Opdracht: Schrijf de regels hieronder opnieuw uit, met "series" overal vervangen door "dataset" en verder niets gewijzigd. Laat de afbeeldingen weg.

Gegeven gegevens:
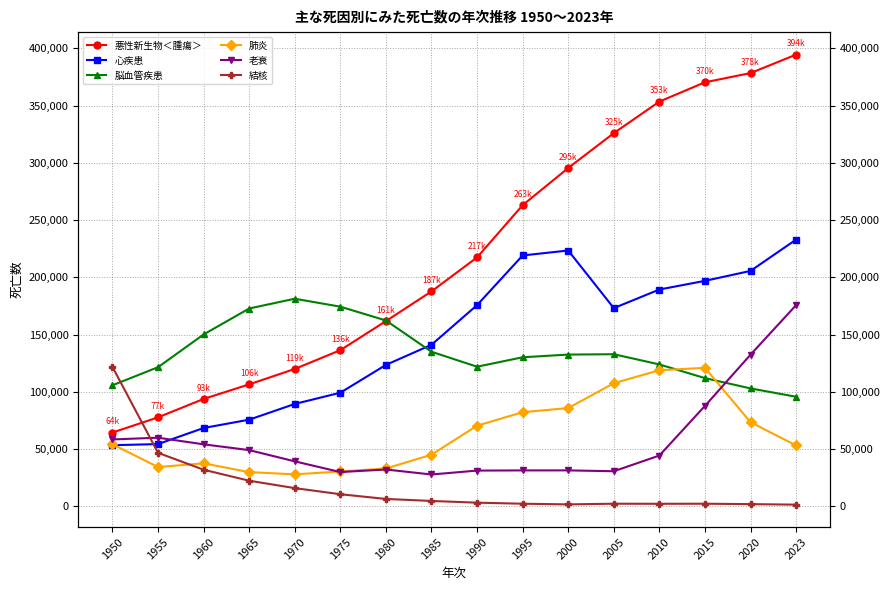

Where does the 悪性新生物＜腫瘍＞ series first go above 217413?

1995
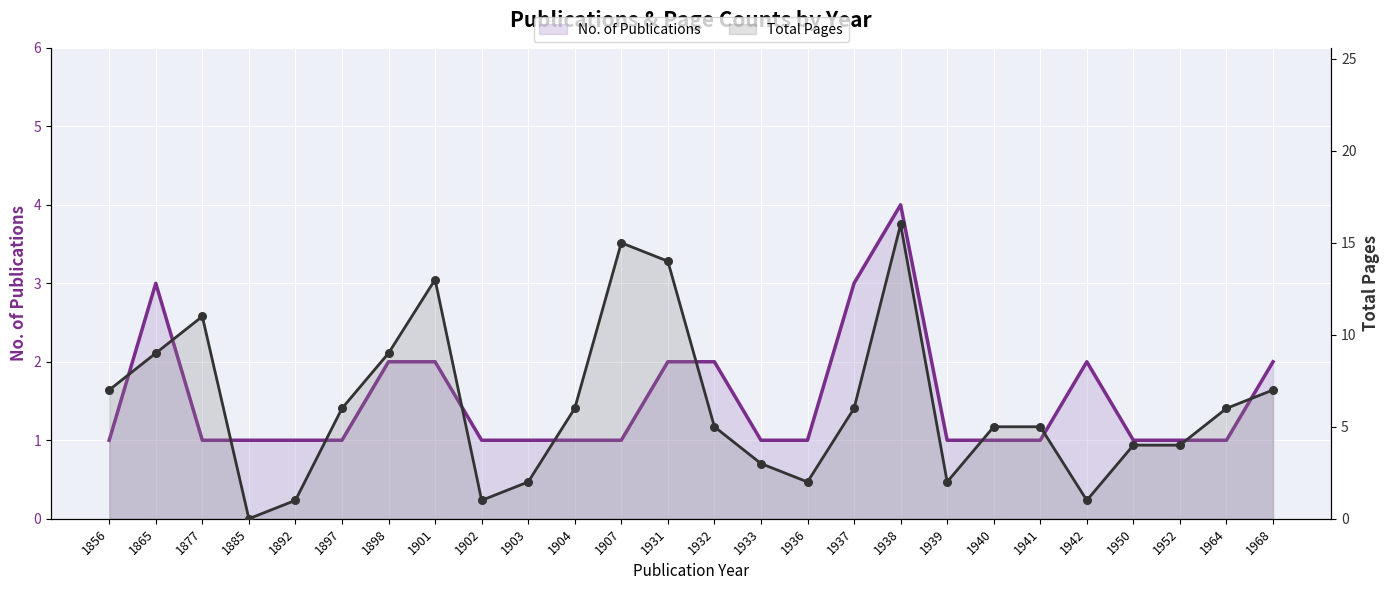

Which series has the widest spread of Y values?

Total Pages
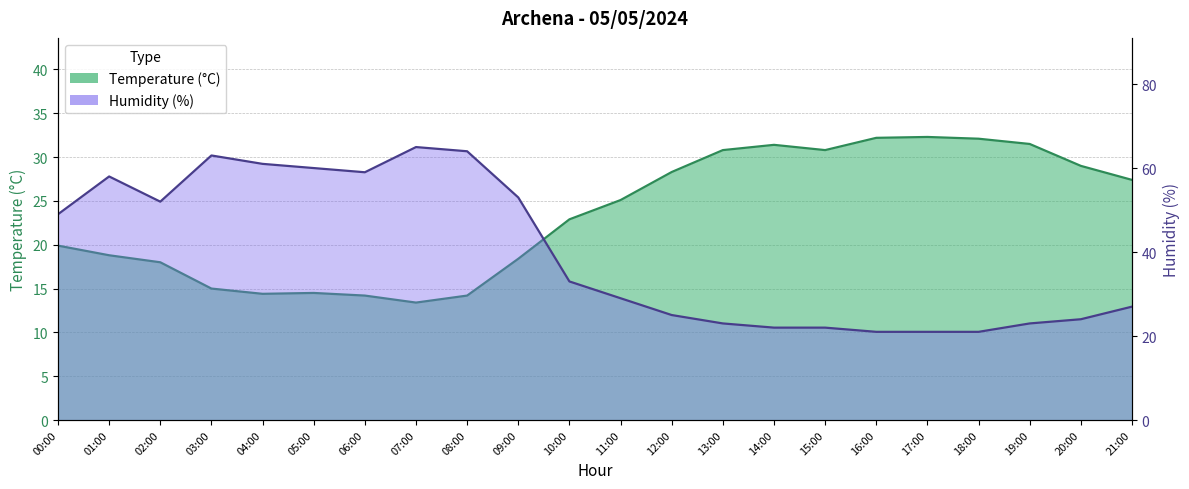

What is the total value across all series at 00:00?

68.9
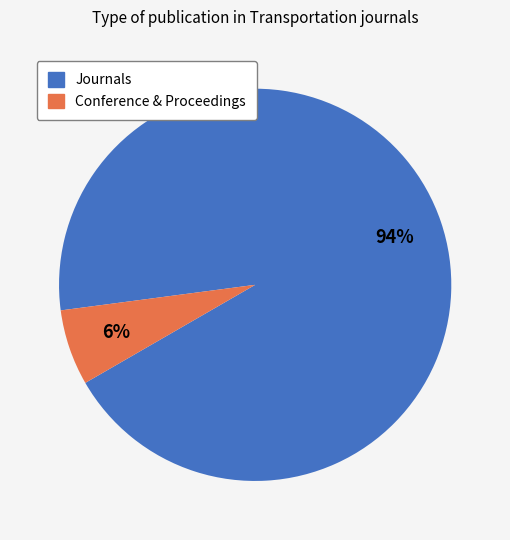

To the nearest percent, what is the average slice percentage?

50%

Oplossing:
Where does the 悪性新生物＜腫瘍＞ dataset first go above 217413?

1995

Which dataset has the widest spread of Y values?

Total Pages

What is the total value across all dataset at 00:00?

68.9

To the nearest percent, what is the average slice percentage?

50%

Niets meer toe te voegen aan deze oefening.